StingRay Photo: Ars Technica

A StingRay device. Photo: Ars Technica

Organizations such as the ACLU have rightly criticized the use of these devices as legally problematic, citing its use by federal and local law enforcement as a violation of the Fourth Amendment’s “General Warrant” clause, because of its ability to scoop up phone data within a given radius from people not under investigation. An Electronic Frontier Foundation amicus brief submitted in a landmark case last year challenging the government’s use of the StingRay called the device “the biggest technological threat to cellphone privacy that you don’t know about.”

The device is quite often used without a warrant. Furthermore, its full capabilities are rarely disclosed when investigators seek warrants from judges.

A federal magistrate judge in the Southern District of Texas, when authorities approached him requesting use of the device for electronic surveillance in an ongoing investigation, became one of the few judges who denied a warrant on the grounds that law enforcement wasn’t specific enough about their intended use of the device. Crucially, Judge Brian L. Owsley also noted that the government provided no explanation regarding how they would handle captured cell data swept up from “seemingly innocent cell phone users.”

Linda Lye, a staff attorney for the ACLU of Northern California, says of the government’s willful obfuscation in front judges:

By withholding information about this technology from courts in applications for electronic surveillance orders, the federal government is essentially seeking to write its own search warrants.

It stands to reason that the same obfuscation by state and local police agencies could be occurring, including in Pennsylvania.

Protester at Miami-Dade world trade conference in 2003. Photo: Reuters

The questionable legality of these devices extends beyond authorities deceptively attempting to gain judicial permission for StingRay use. In 2003, Miami-Dade police purchased devices to surreptitiously monitor activists protesting at a world trade conference, according to procurement records obtained by Ars Technica.

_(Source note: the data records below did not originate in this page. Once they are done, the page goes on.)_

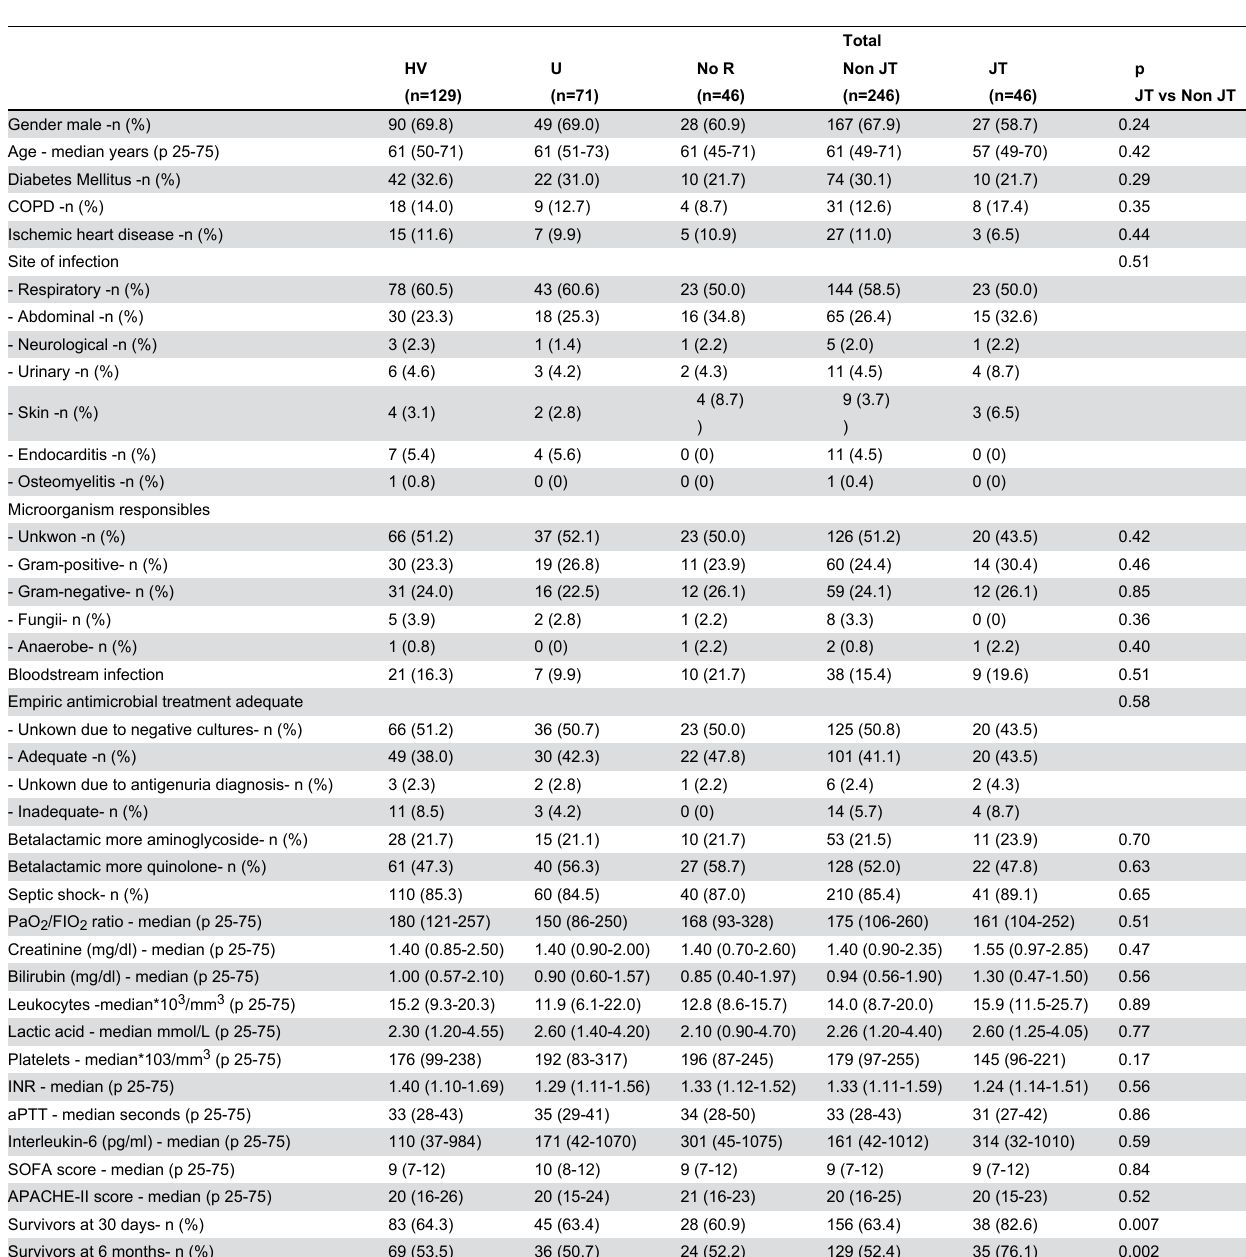
Table 1. Patients’ demographic and clinical characteristics according to mtDNA haplogroups of the 292 patients of global cohort (first and second cohort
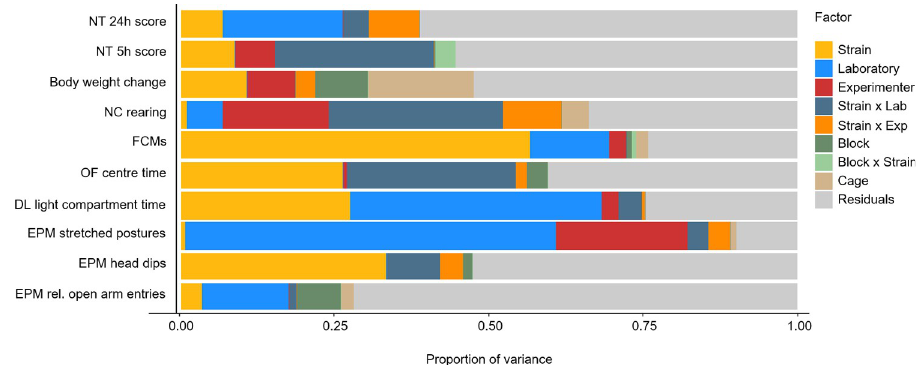
Fig 4. Proportion of variance explained by each factor. For each outcome measure, the total variance of the full dataset could be decomposed into the following sources using an LMM: between-strain variability (yellow), between- laboratory variability (blue), between-experimenter variability (red), strain-by-laboratory interaction variability (dark blue), strain-by-experimenter interaction variability (orange), between-block variability (dark green), strain-by-block interaction variability (light green), between-cage variability (beige), and between-individual variability (residuals, grey). Shown are point estimates of the proportion of variation explained by each factor. For details on 95% confidence intervals of these estimates, see S7 Table. The raw data underlying this figure are available in the Figshare repository https://figshare.com/s/f327175aa8b541ef01bd. DL, Dark Light; EPM, Elevated Plus Maze; FCMs, faecal corticosterone metabolites; LMM, linear mixed model; NC, Novel Cage; NT, Nest; OF, Open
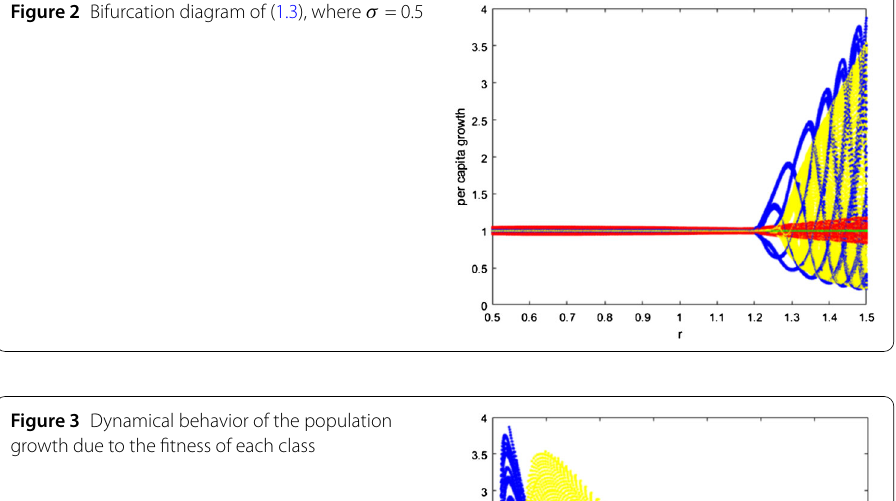
Figure 3 Dynamical behavior of the population growth due to the fitness of each class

The Declaration made repeated inquiries to a State Police media liaison seeking details including: Whether the agency is using the devices primarily for counter-terrorism purposes or a broader spectrum of investigations; what privacy and data retention policies the agency may or may not have implemented; and whether or not sharing agreements with other state law enforcement agencies exist. PSP has not responded.

Record requests filed by The Declaration to both the Pittsburgh Police Department and Philadelphia Police Department seem to indicate that Pittsburgh police have no contractual agreements with Harris Corporation; a response from Philadelphia police is pending.